- [READING TEXT]
□ □ □ □ □ □ □

Holmes G, Kaplan J, Stewart J, Hunt B, Pinsky PF, Schonberger LB. A cluster of patients with a chronic mononucleosis-like syndrome: is Epstein-Barr virus the cause? JAMA 1987;257:2297-303.[Abstract/Free Full Text]
Buchwald D, Cheney P.Petersen D, Henry B, Wormsley SB, Geiger A, et al. A chronic illness characterized by fatigue, neurologic and immunologic disorders, and active human herpes type 6 infection. Ann Intern Med 1992;116:103-16.[Abstract/Free Full Text]
 

Navid

Senior Member
Messages
564
naive questions:

why are these organizations wasting precious time, money and resources doing these subpar studies? is this normal in the world of science?

listening to coffin (love him!!!) and hoff interviews: XMRV does in fact exist...so how can these studies be finding none.

□ □ □ □ □ □ □

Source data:
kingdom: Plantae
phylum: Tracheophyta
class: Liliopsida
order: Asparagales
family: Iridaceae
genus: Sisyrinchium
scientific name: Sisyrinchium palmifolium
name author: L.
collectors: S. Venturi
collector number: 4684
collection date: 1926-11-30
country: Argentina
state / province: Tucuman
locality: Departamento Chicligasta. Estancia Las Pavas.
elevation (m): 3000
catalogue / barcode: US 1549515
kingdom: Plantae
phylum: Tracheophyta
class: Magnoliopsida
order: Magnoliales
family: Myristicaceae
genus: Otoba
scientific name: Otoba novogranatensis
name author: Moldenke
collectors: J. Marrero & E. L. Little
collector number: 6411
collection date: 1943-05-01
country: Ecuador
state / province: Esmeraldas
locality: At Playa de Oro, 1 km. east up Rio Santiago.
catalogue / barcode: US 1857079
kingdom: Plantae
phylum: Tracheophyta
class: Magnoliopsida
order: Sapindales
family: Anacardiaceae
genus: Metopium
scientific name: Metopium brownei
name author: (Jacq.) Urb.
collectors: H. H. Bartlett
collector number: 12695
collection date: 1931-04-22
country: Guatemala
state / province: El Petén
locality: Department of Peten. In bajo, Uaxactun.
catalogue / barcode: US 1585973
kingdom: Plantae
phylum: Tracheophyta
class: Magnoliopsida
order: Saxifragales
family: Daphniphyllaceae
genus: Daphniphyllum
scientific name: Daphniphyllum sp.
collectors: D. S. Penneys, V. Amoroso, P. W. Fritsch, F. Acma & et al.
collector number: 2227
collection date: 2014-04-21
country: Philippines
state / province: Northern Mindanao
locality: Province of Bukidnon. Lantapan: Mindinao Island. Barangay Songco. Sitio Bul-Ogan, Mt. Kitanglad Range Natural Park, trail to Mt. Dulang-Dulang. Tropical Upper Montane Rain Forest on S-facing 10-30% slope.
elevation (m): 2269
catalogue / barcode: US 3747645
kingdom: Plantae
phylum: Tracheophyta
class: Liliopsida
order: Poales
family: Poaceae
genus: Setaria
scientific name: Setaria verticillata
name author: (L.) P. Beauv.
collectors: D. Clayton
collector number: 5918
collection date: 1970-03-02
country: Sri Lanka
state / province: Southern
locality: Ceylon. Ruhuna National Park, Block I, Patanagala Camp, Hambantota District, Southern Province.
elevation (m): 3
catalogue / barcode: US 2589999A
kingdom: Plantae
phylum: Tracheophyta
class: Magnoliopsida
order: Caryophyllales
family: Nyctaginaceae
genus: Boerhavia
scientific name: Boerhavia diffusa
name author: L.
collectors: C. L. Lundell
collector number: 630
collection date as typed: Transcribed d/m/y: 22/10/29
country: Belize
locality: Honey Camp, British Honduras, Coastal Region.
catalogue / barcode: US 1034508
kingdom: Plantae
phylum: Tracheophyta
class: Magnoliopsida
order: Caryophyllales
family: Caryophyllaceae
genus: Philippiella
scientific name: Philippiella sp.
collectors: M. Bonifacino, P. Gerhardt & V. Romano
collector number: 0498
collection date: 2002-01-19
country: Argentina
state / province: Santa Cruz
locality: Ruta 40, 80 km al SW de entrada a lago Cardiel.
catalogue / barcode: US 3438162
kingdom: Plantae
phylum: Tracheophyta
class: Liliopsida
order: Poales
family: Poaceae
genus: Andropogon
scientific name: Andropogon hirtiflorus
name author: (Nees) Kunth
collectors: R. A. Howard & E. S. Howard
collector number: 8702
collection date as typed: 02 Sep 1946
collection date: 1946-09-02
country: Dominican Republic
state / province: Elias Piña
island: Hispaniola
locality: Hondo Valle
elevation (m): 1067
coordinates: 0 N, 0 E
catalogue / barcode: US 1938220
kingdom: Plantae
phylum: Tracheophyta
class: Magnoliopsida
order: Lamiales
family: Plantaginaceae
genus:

□ □ □ □ □ □ □

- [WHAT THIS EXERCISE ASKS]
A: List the authors of the first citation in the XMRV discussion, the one titled "A cluster of patients with a chronic mononucleosis-like syndrome."
B: Return everything in the XMRV discussion from "Holmes G, Kaplan" down to "be finding none.", copied word for word.

- [SET OF ANSWERS]
A:
Holmes G
Kaplan J
Stewart J
Hunt B
Pinsky PF
Schonberger LB

B:
Holmes G, Kaplan J, Stewart J, Hunt B, Pinsky PF, Schonberger LB. A cluster of patients with a chronic mononucleosis-like syndrome: is Epstein-Barr virus the cause? JAMA 1987;257:2297-303.[Abstract/Free Full Text]
Buchwald D, Cheney P.Petersen D, Henry B, Wormsley SB, Geiger A, et al. A chronic illness characterized by fatigue, neurologic and immunologic disorders, and active human herpes type 6 infection. Ann Intern Med 1992;116:103-16.[Abstract/Free Full Text]
 

Navid

Senior Member
Messages
564
naive questions:

why are these organizations wasting precious time, money and resources doing these subpar studies? is this normal in the world of science?

listening to coffin (love him!!!) and hoff interviews: XMRV does in fact exist...so how can these studies be finding none.